La Corte de Apelaciones de Concepción acepta querella de capítulos contra el exfiscal de Los Ángeles, Rodrigo Durán, abriendo la puerta a medidas cautelares en una investigación que sacude los cimientos del sistema judicial del Biobío y expone una compleja red de corrupción.
Concepción, 15 de junio de 2026. Un sismo de proporciones sacude los cimientos del sistema judicial en la provincia del Biobío. La Corte de Apelaciones de Concepción ha dado un paso decisivo al aceptar la querella de capítulos contra el exfiscal de Los Ángeles, Rodrigo Durán, imputado por los graves delitos de asociación criminal, violación de secreto y negociación incompatible. Esta resolución, unánime de la Quinta Sala del tribunal de alzada penquista, es más que un mero trámite; es la llave que habilita al Ministerio Público para solicitar medidas cautelares, marcando un antes y un después en una investigación que amenaza con destapar una de las redes de corrupción más complejas en la región.
La indagatoria, liderada por la Fiscalía de Ñuble –una elección estratégica para asegurar la imparcialidad y evitar conflictos de interés dada la influencia del exfiscal en la zona del Biobío, según protocolos del Ministerio Público–, ha puesto en la mira a una intrincada red que, presuntamente, operaba desde el corazón de la administración de justicia penal en Los Ángeles. Además de Durán, la causa involucra a su esposa, la abogada Andrea Romero; la socia de esta, Susana Cortés; y el marido de esta última, el exdefensor Patricio Gutiérrez, entre otros siete formalizados, incluyendo funcionarios judiciales y clientes.
Para el ciudadano de a pie, especialmente para los vecinos de Cabrero y de toda la provincia del Biobío, este caso no es un asunto lejano. Es un golpe directo a la confianza en las instituciones que deben garantizar la justicia y el orden.
Cuando quienes están llamados a impartir y proteger la ley son los mismos que la vulneran, la fe en el sistema se resquebraja, dejando una herida profunda en la cohesión social y en el sentir de que todos somos iguales ante la justicia.
La ‘querella de capítulos’ es un mecanismo legal de alta relevancia. Como explican expertos en derecho procesal de la Universidad de Concepción, es un procedimiento especial exigido por la ley para poder formalizar y solicitar medidas cautelares contra ciertos funcionarios de alto rango, como fiscales o jueces. Su aceptación no es trivial; requiere que existan antecedentes sólidos que permitan inferir una participación probable del querellado en los hechos, lo que subraya la seriedad de las acusaciones que pesan sobre Durán.
El Jefe de la Unidad de Asesoría Jurídica de la Fiscalía de Ñuble, Francisco Soto Donoso, destacó la importancia de esta resolución, calificándola como un “trámite esencial” para el avance de la causa. La investigación cuenta además con la colaboración de la Brigada Investigadora de Delitos Económicos (Bridec) de la PDI de Ñuble, cuya pericia es fundamental para desentrañar los complejos hilos financieros y de influencia que caracterizan a los delitos de cuello blanco como la negociación incompatible y la asociación ilícita, según informes institucionales de la PDI Chile.

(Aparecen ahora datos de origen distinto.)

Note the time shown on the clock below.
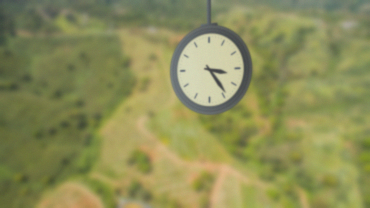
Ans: 3:24
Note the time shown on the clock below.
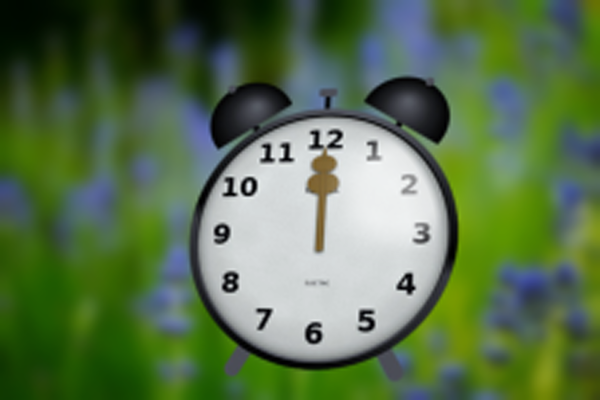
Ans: 12:00
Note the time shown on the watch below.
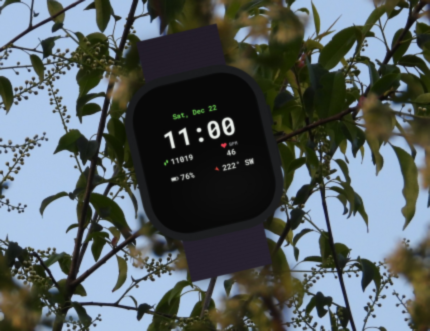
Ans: 11:00
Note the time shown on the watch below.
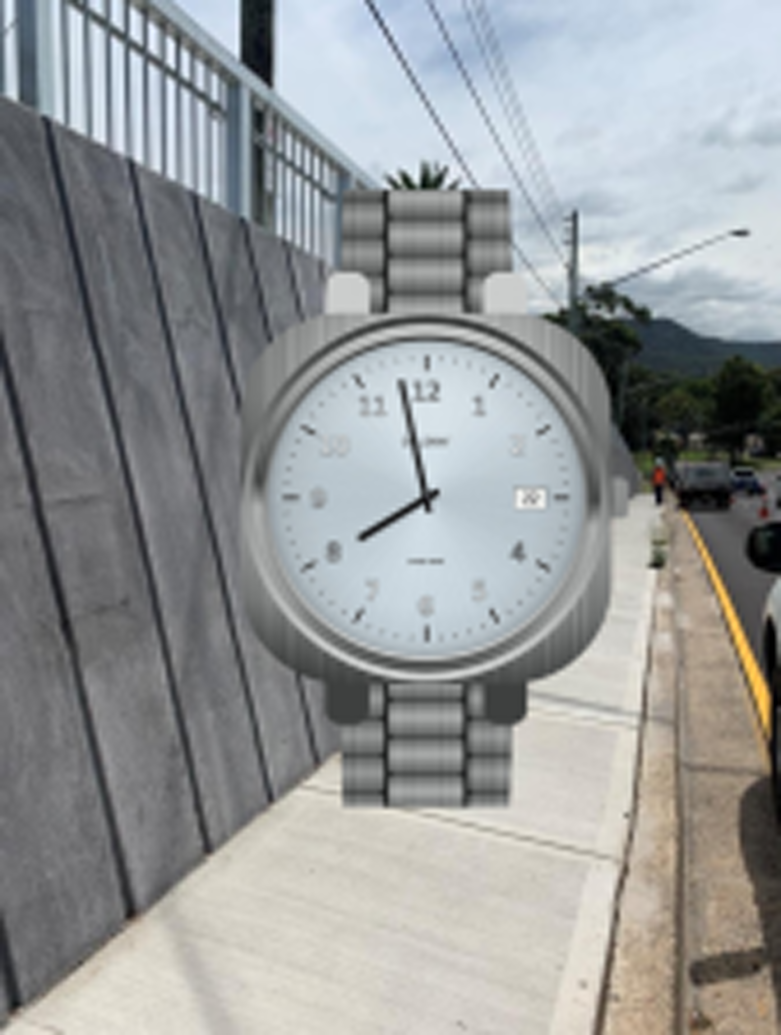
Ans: 7:58
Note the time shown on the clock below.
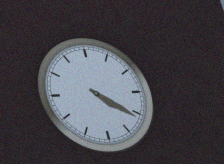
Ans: 4:21
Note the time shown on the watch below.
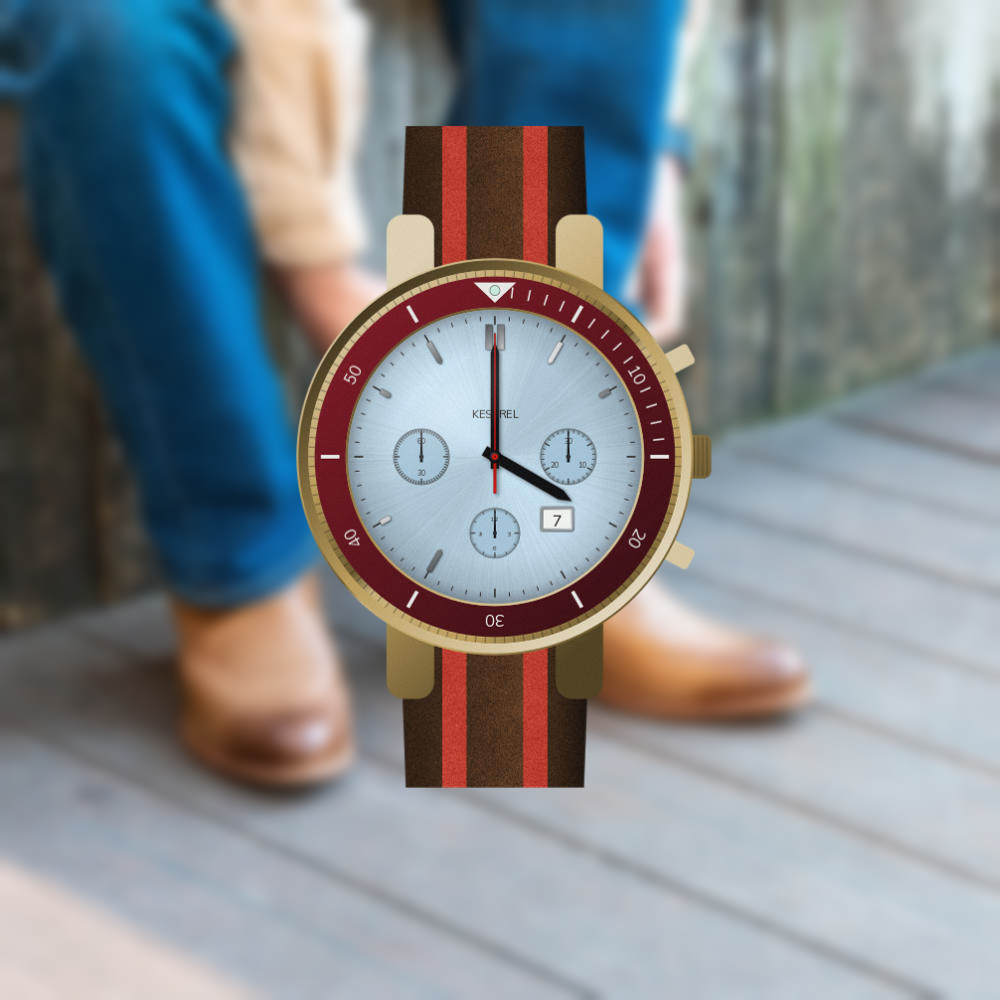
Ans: 4:00
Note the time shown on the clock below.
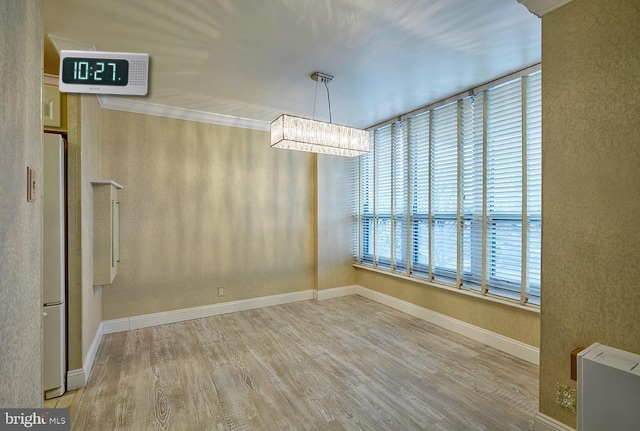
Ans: 10:27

La sombra de esta red de corrupción se extiende aún más, alcanzando a la jueza de Garantía de Los Ángeles, Cherie Palomera, también imputada en el marco de esta misma investigación. La situación de Palomera se complejizó aún más el viernes pasado, cuando el Tribunal Constitucional declaró inadmisible un recurso de inaplicabilidad por inconstitucionalidad que había presentado, según documentó el medio nacional La Tercera. Este revés legal la deja en una posición aún más vulnerable y evidencia la magnitud de la crisis institucional que se gesta en la zona.
Casos de esta envergadura, aunque no frecuentes, tienen un impacto devastador en la percepción pública. Según el Índice de Percepción de la Corrupción de Transparencia Internacional, si bien Chile ha mantenido una posición relativamente sólida en la región, la aparición de escándalos que involucran a actores del sistema judicial erosionan gravemente la confianza ciudadana, afectando la legitimidad de las instituciones democráticas. La transparencia y la celeridad en la resolución de este tipo de casos son cruciales para restaurar esa confianza y asegurar que la justicia, en efecto, no solo sea imparcial, sino que también lo parezca.
Mientras dos de las abogadas imputadas ya cumplen prisión preventiva, y el resto de los formalizados están bajo otras medidas cautelares, la aceptación de esta querella de capítulos contra el exfiscal Durán abre un nuevo capítulo en esta compleja trama. La comunidad de Cabrero y de todo el Biobío espera con atención que la verdad salga a la luz y que la justicia actúe con todo su rigor, garantizando que nadie, por alto que sea su cargo, esté por encima de la ley.